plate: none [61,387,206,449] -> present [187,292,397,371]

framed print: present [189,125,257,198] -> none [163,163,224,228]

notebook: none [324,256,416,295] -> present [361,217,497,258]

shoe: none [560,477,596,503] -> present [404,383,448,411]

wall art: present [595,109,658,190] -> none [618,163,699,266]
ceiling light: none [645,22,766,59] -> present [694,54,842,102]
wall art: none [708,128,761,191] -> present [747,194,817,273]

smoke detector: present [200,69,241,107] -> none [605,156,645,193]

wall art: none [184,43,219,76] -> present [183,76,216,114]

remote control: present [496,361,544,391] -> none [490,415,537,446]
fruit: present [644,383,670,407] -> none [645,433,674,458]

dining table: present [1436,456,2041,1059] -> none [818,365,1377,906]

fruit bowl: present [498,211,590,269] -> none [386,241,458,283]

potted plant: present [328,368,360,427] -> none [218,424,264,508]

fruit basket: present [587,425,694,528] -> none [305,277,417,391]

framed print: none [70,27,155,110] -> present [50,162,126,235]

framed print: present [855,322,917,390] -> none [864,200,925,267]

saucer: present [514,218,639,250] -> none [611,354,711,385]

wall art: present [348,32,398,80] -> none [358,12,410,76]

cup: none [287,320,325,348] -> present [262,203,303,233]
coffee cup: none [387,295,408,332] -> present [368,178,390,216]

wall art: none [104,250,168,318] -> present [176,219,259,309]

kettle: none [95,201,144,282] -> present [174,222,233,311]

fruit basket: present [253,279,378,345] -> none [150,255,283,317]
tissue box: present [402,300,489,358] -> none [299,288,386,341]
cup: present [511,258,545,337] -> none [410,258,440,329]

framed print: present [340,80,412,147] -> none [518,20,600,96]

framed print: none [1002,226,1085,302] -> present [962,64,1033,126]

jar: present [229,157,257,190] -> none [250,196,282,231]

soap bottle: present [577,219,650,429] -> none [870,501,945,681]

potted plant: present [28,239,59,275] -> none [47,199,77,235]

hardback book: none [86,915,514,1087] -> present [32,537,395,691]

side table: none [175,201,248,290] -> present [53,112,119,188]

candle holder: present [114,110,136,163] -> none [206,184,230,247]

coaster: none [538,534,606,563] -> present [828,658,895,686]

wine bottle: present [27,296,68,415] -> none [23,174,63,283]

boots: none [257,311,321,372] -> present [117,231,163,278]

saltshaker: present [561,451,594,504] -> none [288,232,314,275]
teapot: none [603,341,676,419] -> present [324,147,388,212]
^^^^^^^^
### What the task asks
Repeat the records word for word.

### Exercise response
plate: none [61,387,206,449] -> present [187,292,397,371]

framed print: present [189,125,257,198] -> none [163,163,224,228]

notebook: none [324,256,416,295] -> present [361,217,497,258]

shoe: none [560,477,596,503] -> present [404,383,448,411]

wall art: present [595,109,658,190] -> none [618,163,699,266]
ceiling light: none [645,22,766,59] -> present [694,54,842,102]
wall art: none [708,128,761,191] -> present [747,194,817,273]

smoke detector: present [200,69,241,107] -> none [605,156,645,193]

wall art: none [184,43,219,76] -> present [183,76,216,114]

remote control: present [496,361,544,391] -> none [490,415,537,446]
fruit: present [644,383,670,407] -> none [645,433,674,458]

dining table: present [1436,456,2041,1059] -> none [818,365,1377,906]

fruit bowl: present [498,211,590,269] -> none [386,241,458,283]

potted plant: present [328,368,360,427] -> none [218,424,264,508]

fruit basket: present [587,425,694,528] -> none [305,277,417,391]

framed print: none [70,27,155,110] -> present [50,162,126,235]

framed print: present [855,322,917,390] -> none [864,200,925,267]

saucer: present [514,218,639,250] -> none [611,354,711,385]

wall art: present [348,32,398,80] -> none [358,12,410,76]

cup: none [287,320,325,348] -> present [262,203,303,233]
coffee cup: none [387,295,408,332] -> present [368,178,390,216]

wall art: none [104,250,168,318] -> present [176,219,259,309]

kettle: none [95,201,144,282] -> present [174,222,233,311]

fruit basket: present [253,279,378,345] -> none [150,255,283,317]
tissue box: present [402,300,489,358] -> none [299,288,386,341]
cup: present [511,258,545,337] -> none [410,258,440,329]

framed print: present [340,80,412,147] -> none [518,20,600,96]

framed print: none [1002,226,1085,302] -> present [962,64,1033,126]

jar: present [229,157,257,190] -> none [250,196,282,231]

soap bottle: present [577,219,650,429] -> none [870,501,945,681]

potted plant: present [28,239,59,275] -> none [47,199,77,235]

hardback book: none [86,915,514,1087] -> present [32,537,395,691]

side table: none [175,201,248,290] -> present [53,112,119,188]

candle holder: present [114,110,136,163] -> none [206,184,230,247]

coaster: none [538,534,606,563] -> present [828,658,895,686]

wine bottle: present [27,296,68,415] -> none [23,174,63,283]

boots: none [257,311,321,372] -> present [117,231,163,278]

saltshaker: present [561,451,594,504] -> none [288,232,314,275]
teapot: none [603,341,676,419] -> present [324,147,388,212]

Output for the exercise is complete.